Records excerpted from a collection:
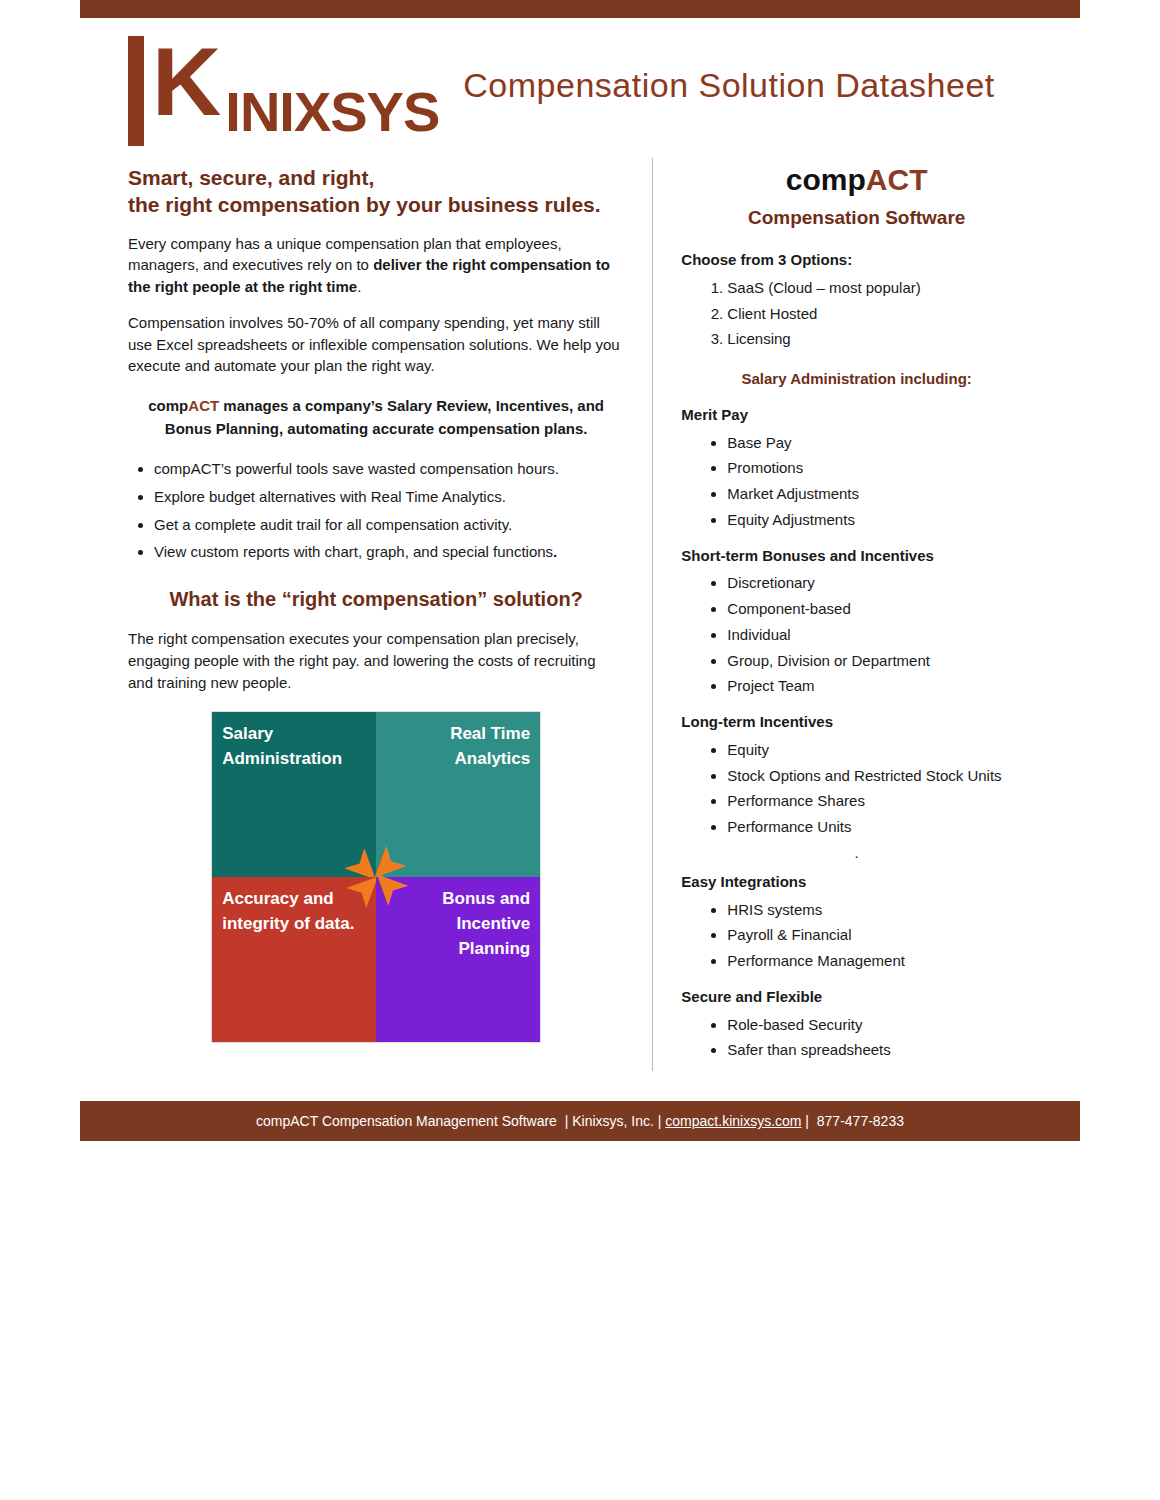K INIXSYS
Compensation Solution Datasheet
Smart, secure, and right, the right compensation by your business rules.
Every company has a unique compensation plan that employees, managers, and executives rely on to deliver the right compensation to the right people at the right time.
Compensation involves 50-70% of all company spending, yet many still use Excel spreadsheets or inflexible compensation solutions. We help you execute and automate your plan the right way.
compACT manages a company’s Salary Review, Incentives, and Bonus Planning, automating accurate compensation plans.
compACT’s powerful tools save wasted compensation hours.
Explore budget alternatives with Real Time Analytics.
Get a complete audit trail for all compensation activity.
View custom reports with chart, graph, and special functions.
What is the “right compensation” solution?
The right compensation executes your compensation plan precisely, engaging people with the right pay. and lowering the costs of recruiting and training new people.
| Salary Administration ➤ | Real Time Analytics ➤ |
| Accuracy and integrity of data. ➤ | Bonus and Incentive Planning ➤ |
compACT
Compensation Software
Choose from 3 Options:
SaaS (Cloud – most popular)
Client Hosted
Licensing
Salary Administration including:
Merit Pay
Base Pay
Promotions
Market Adjustments
Equity Adjustments
Short-term Bonuses and Incentives
Discretionary
Component-based
Individual
Group, Division or Department
Project Team
Long-term Incentives
Equity
Stock Options and Restricted Stock Units
Performance Shares
Performance Units
.
Easy Integrations
HRIS systems
Payroll & Financial
Performance Management
Secure and Flexible
Role-based Security
Safer than spreadsheets
compACT Compensation Management Software | Kinixsys, Inc. | compact.kinixsys.com | 877-477-8233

Task requirements:
One exact copy of the data is required, and it should hold no pictures.

Reply to the task:
K INIXSYS
Compensation Solution Datasheet
Smart, secure, and right, the right compensation by your business rules.
Every company has a unique compensation plan that employees, managers, and executives rely on to deliver the right compensation to the right people at the right time.
Compensation involves 50-70% of all company spending, yet many still use Excel spreadsheets or inflexible compensation solutions. We help you execute and automate your plan the right way.
compACT manages a company’s Salary Review, Incentives, and Bonus Planning, automating accurate compensation plans.
compACT’s powerful tools save wasted compensation hours.
Explore budget alternatives with Real Time Analytics.
Get a complete audit trail for all compensation activity.
View custom reports with chart, graph, and special functions.
What is the “right compensation” solution?
The right compensation executes your compensation plan precisely, engaging people with the right pay. and lowering the costs of recruiting and training new people.
| Salary Administration ➤ | Real Time Analytics ➤ |
| Accuracy and integrity of data. ➤ | Bonus and Incentive Planning ➤ |
compACT
Compensation Software
Choose from 3 Options:
SaaS (Cloud – most popular)
Client Hosted
Licensing
Salary Administration including:
Merit Pay
Base Pay
Promotions
Market Adjustments
Equity Adjustments
Short-term Bonuses and Incentives
Discretionary
Component-based
Individual
Group, Division or Department
Project Team
Long-term Incentives
Equity
Stock Options and Restricted Stock Units
Performance Shares
Performance Units
.
Easy Integrations
HRIS systems
Payroll & Financial
Performance Management
Secure and Flexible
Role-based Security
Safer than spreadsheets
compACT Compensation Management Software | Kinixsys, Inc. | compact.kinixsys.com | 877-477-8233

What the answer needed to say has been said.